Indeed, with growth in the part of the budget which is available for spending on things other than food, forms of consumption develop which were previously of little importance or non-existent. The raising of the general standard of living may thus allow the development of differentiation in certain existing areas. In addition, it allows the emergence of new areas of consumption which are fresh fields for the exercise of differentiation. For example, the acquisition of a car by a household in which previously everybody travelled by public transport, not only considerably increases the global difference in consumption – variance in the standard of living – between the user of the car and other family members, but above all it introduces differentiation into an area – transport – which up till then was undifferentiated.

The study of differential consumption cannot be reduced to the study of quantitative differences in access to particular goods, however, it is also qualitative. Does a child being taken for a Sunday outing consume the family car in the same way as the father who drives it? Above all, does it consume the same outing? The problems which are currently being put forcefully in rural areas when two generations live together, reveal – if one listens to those concerned – that the conflicts experienced divide not ‘the generations’, but rather concern the ‘freely chosen’ consumption which the ‘invited’ children want, and the ‘compelled’ consumption which is ‘given’ them (imposed) by their parent-hosts.
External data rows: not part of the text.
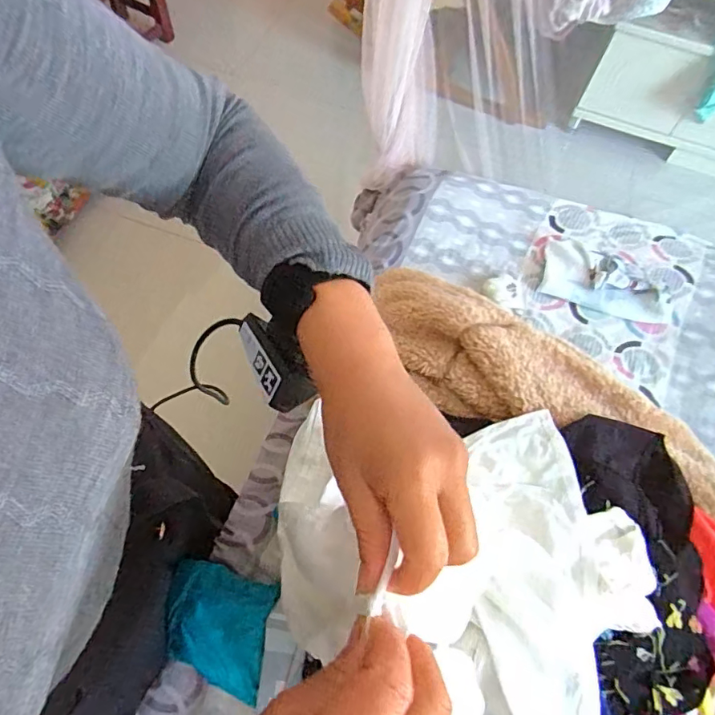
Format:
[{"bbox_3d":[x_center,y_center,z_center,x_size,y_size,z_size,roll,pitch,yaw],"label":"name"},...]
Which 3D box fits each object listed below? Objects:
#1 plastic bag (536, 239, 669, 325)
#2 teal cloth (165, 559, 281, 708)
[{"bbox_3d":[0.490,-0.147,0.995,0.244,0.035,0.119,23,64,8],"label":"plastic bag"},{"bbox_3d":[-0.196,0.371,0.705,0.167,0.049,0.133,18,63,6],"label":"teal cloth"}]

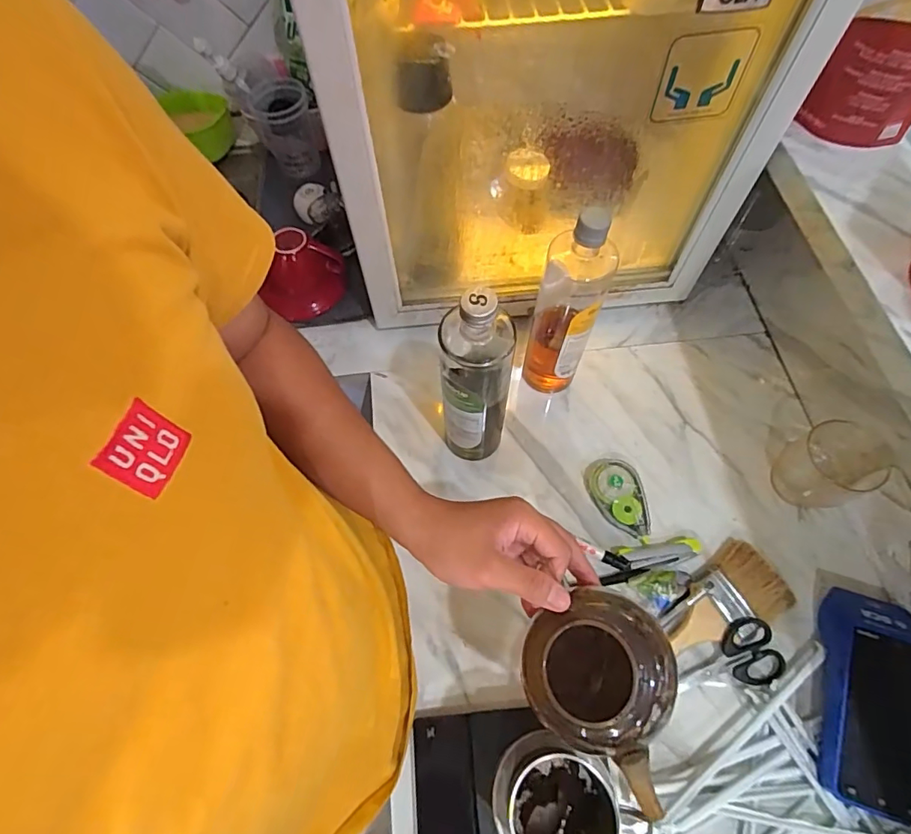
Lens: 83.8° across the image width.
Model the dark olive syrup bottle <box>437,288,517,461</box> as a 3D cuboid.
[{"bbox_3d":[0.024,-0.038,0.541,0.069,0.274,0.082,5,64,4],"label":"dark olive syrup bottle"}]

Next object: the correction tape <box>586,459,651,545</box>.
[{"bbox_3d":[0.204,0.099,0.618,0.062,0.020,0.105,-22,65,-9],"label":"correction tape"}]

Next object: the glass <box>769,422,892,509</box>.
[{"bbox_3d":[0.432,0.056,0.590,0.079,0.085,0.081,0,64,1],"label":"glass"}]

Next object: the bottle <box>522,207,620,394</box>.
[{"bbox_3d":[0.128,-0.125,0.591,0.071,0.265,0.083,10,64,6],"label":"bottle"}]

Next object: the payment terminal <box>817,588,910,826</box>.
[{"bbox_3d":[0.405,0.268,0.488,0.083,0.050,0.193,13,65,7],"label":"payment terminal"}]

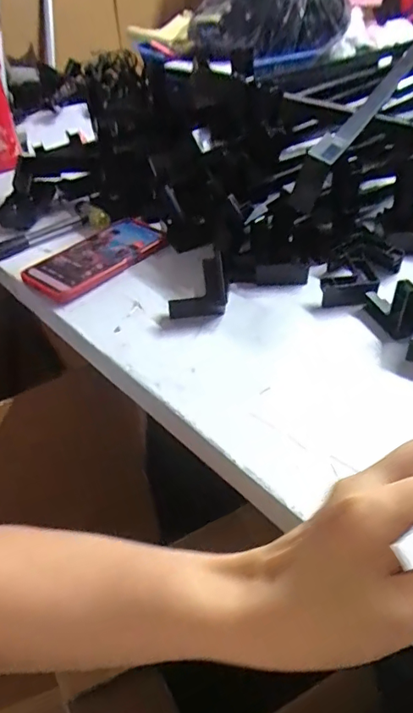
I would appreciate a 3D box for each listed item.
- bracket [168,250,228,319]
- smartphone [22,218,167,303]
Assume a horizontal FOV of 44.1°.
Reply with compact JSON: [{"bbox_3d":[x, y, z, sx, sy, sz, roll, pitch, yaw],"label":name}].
[{"bbox_3d":[-0.010,-0.066,0.493,0.058,0.058,0.011,-11,20,-8],"label":"bracket"},{"bbox_3d":[-0.125,-0.117,0.584,0.086,0.013,0.165,26,49,32],"label":"smartphone"}]

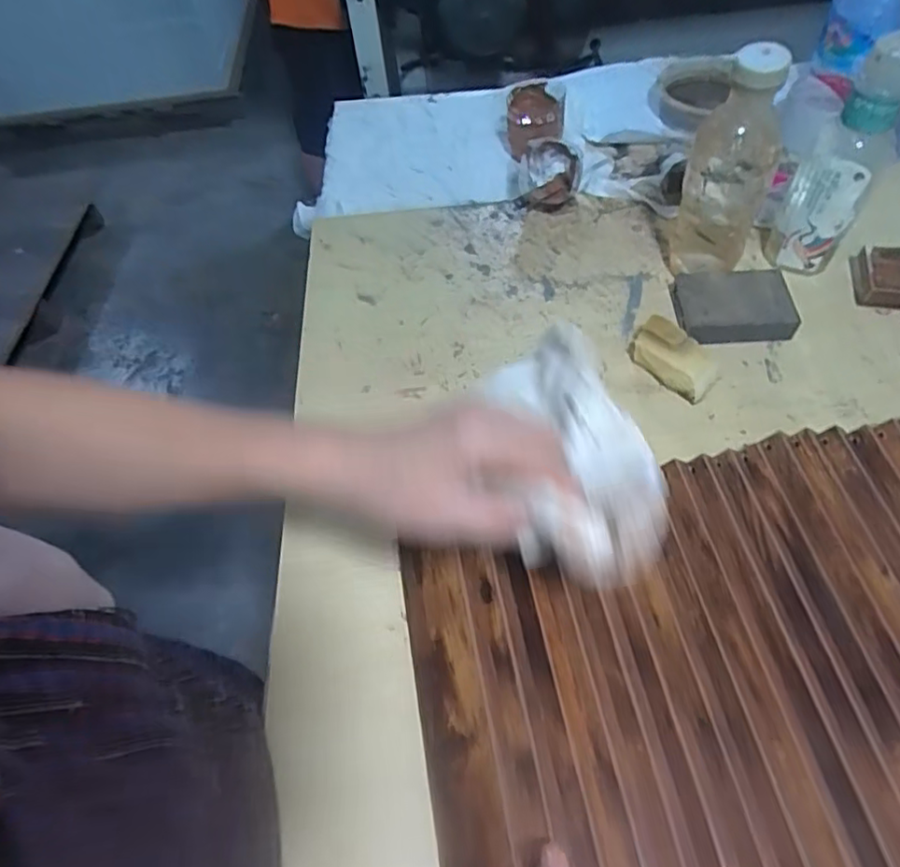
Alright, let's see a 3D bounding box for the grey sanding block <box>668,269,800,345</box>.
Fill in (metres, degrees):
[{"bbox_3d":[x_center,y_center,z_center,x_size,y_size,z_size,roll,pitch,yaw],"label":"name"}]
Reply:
[{"bbox_3d":[0.268,-0.121,0.583,0.100,0.027,0.077,-1,59,4],"label":"grey sanding block"}]

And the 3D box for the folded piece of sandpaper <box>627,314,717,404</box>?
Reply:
[{"bbox_3d":[0.203,-0.069,0.553,0.044,0.037,0.078,-42,64,-19],"label":"folded piece of sandpaper"}]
These examples seem to indicate that ways of consuming are perhaps more important than quantities consumed. But up to now the study of consumption has always been preoccupied with – has always meant exclusively – volumes, and the very existence of modes of consumption has not even been hinted at.
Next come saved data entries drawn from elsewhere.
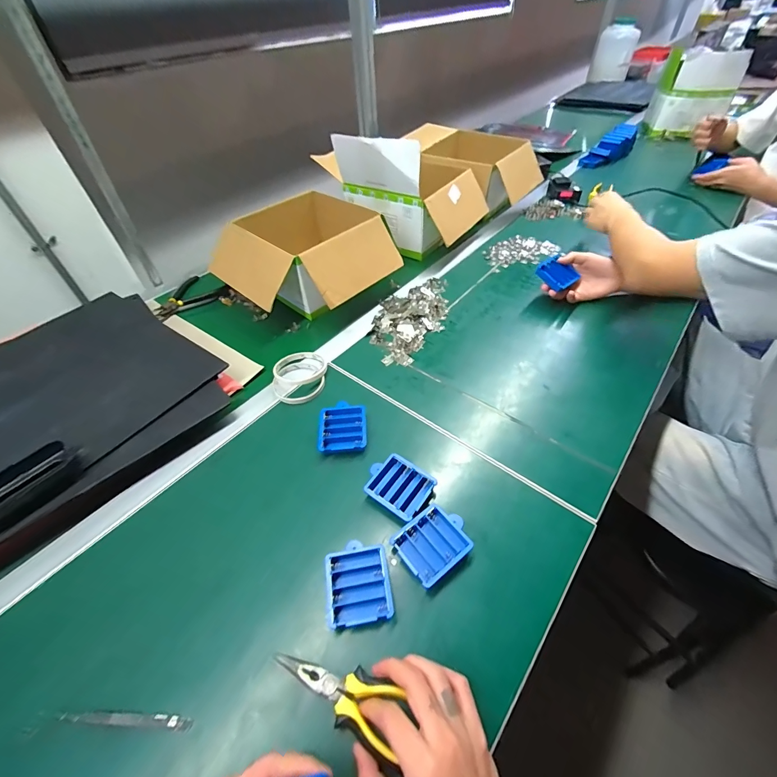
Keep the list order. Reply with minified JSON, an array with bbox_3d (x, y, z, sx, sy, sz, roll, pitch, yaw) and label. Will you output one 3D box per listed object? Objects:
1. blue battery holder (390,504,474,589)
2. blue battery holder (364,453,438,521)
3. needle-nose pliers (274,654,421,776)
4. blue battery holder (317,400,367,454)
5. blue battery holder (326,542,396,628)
[{"bbox_3d":[0.051,0.173,0.412,0.076,0.015,0.065,-32,53,-24],"label":"blue battery holder"},{"bbox_3d":[0.016,0.121,0.460,0.079,0.017,0.065,26,54,25],"label":"blue battery holder"},{"bbox_3d":[-0.038,0.262,0.318,0.133,0.017,0.045,18,51,27],"label":"needle-nose pliers"},{"bbox_3d":[-0.066,0.054,0.521,0.066,0.018,0.074,-4,47,0],"label":"blue battery holder"},{"bbox_3d":[-0.032,0.202,0.383,0.065,0.014,0.074,-9,47,-4],"label":"blue battery holder"}]

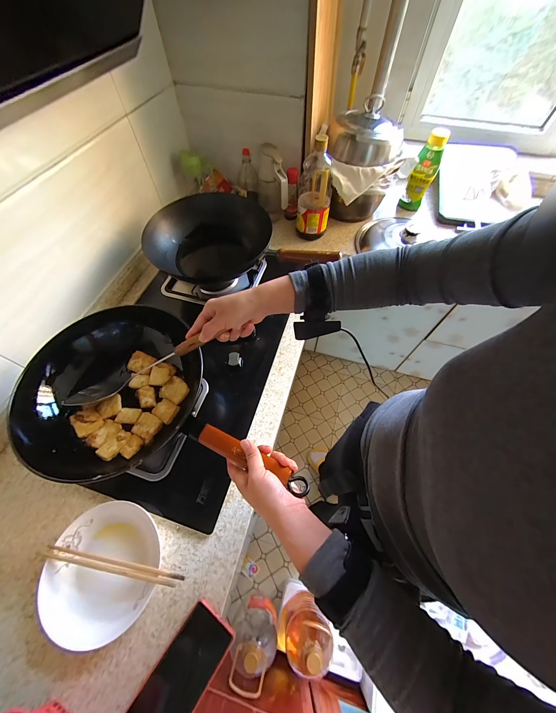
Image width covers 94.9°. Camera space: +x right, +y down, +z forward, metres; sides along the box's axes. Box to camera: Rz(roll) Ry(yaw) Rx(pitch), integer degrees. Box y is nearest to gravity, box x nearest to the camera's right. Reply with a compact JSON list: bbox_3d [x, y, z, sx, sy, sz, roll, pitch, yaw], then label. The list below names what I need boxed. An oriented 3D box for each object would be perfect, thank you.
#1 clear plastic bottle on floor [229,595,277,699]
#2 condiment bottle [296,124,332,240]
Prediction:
[{"bbox_3d":[-0.078,0.917,0.841,0.150,0.324,0.145,0,61,0],"label":"clear plastic bottle on floor"},{"bbox_3d":[0.114,-0.507,0.780,0.100,0.251,0.113,5,61,3],"label":"condiment bottle"}]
Yet consumption after all concerns not only goods but also services, and if the classical economic studies sometimes include under the rubric of ‘self-consumption’ goods which are made at home, they always ignore the services produced in the household. However, despite what the titles of research on household budgets may lead us to think, household consumption does not only involve what is bought on the market: we do not eat raw steaks or unpeeled potatoes at our family tables. We consume not only primary materials but also their preparation: the housework of the ‘mistress of the house’ (work of which the preparation of food constitutes only a part). The provider of these services does not consume them in equal manner with the non-providers, for diverse reasons (of which some are obvious: e.g. you cannot serve at table and be served at the same time). This point is considered further in Chapter 5, ‘Housework or domestic work’.

Taking these services into consideration overturns not only the existing accounted evaluation of family consumption, it overturns at the same stroke the evaluation of family production, because these services are also ‘self-produced’. Above all, it re-poses, at the level of production, the problems of the meaning of the very term ‘unit’ when applied to the family – i.e. the problem of the internal functioning of the family as an economic institution.

* This paper first appeared in Cahiers Internationaux de Sociologie (1974), pp. 23–41. An English translation was included in C. C. Harris et al. (eds.), The Sociology of the Family: New Directions for Britain, Sociological Review Monograph, 28, (1979).